Tükenmişlik sendromu; insan vücudunda mutsuzluk ve aşırı yorgunluk hissi ile kendisini göstermeye başlayan bu sağlık problemi, özellikle iş hayatını etkilerken, ailedeki özel yaşamını da etkilemektedir.
Tükenmişlik sendromu, günlük hayatta gerek iş gerek özel hayatta aşırı yorgunluk, monoton bir hayat, gerekli istirahatleri yapamama, kronik zorlanma ve hayata karşı verdiği mücadelenin karşılığını alamama durumlarında ortaya çıkmaktadır. Sendromun belirtileri arasında, duygusal belirtiler olarak adaptasyon ve motivasyon kaybı, sinirlilik ve olaylara karşı tahammülsüzlük, hayata karşı isteksizlik ve çaresizlik duygusuna kapılma, iştah ve uyku bozukluğu gibi belirtiler görülürken, fiziksel belirtilerinin arasında da güçsüzlük, yorgunluk halsizlik enerji kaybı, yıpranmışlık gibi belirtiler gözlenmektedir.

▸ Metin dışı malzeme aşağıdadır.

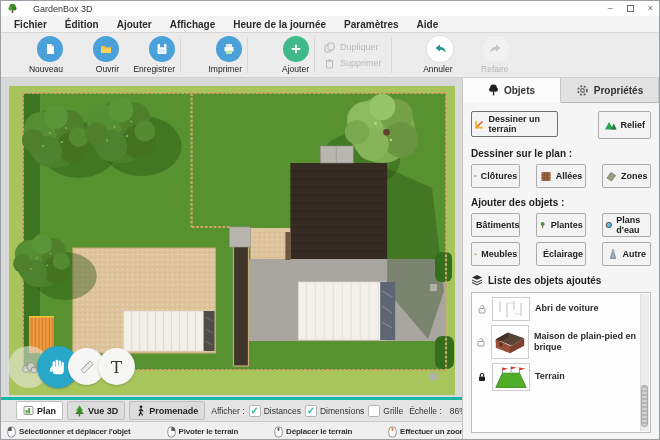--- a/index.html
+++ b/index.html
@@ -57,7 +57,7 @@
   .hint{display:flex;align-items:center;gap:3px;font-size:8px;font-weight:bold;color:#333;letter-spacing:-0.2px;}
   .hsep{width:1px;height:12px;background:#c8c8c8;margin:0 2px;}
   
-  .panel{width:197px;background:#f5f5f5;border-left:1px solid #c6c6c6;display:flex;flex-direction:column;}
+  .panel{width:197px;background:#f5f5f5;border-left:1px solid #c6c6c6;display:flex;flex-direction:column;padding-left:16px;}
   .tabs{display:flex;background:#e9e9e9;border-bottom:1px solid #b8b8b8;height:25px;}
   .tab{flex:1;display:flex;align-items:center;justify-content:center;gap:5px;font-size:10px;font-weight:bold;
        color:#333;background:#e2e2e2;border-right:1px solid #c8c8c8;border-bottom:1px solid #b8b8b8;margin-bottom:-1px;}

Belli bir meslek grubunu hedef almayan hastalık, her meslek grubunda görülebilmektedir. Kişi üzerinde tükenmişlik hissi yaratan rahatsızlık başta iş hayatı olmak üzere; sosyal hayatı ve aile hayatı üzerinde olumsuz etkiler bırakmaktadır. Daha çok mükemmeliyetçi kişilik yapısına sahip olan insanlarda görülen bu sendrom, bu kişilik sınıfındakileri risk altına almaktadır. Her işe yetişmek ve kusursuz iş çıkarmak, kendisinden umulan beklentilerin yüksek olması ve bu yüksek beklentilere cevap vermeye çalışan mükemmeliyetçi kişilikteki insanları tehdit etmektedir.
Tükenmişlik sendromunun (Burn-Out) tedavisinde ise, öncelikle bu belirtilerin ne zaman başladığı ne kadar süre ile devam ettiği netleştirilmelidir. Belli olaylar sonrasında kırılma noktalarının oluşması sonrasında da görülebileceği gibi belli bir yaşanmışlıklarında getirisi olabilmektedir. Bu etken ve sebeplerin belirlenmesinden sonra belli bir dinlenme sürecine girerek yaşam tarzında değişikliklere gidilmesi önerilmekte ve ayrıca daha ağır vakalarda ise doktor kontrolünde kalınması belirtilmektedir.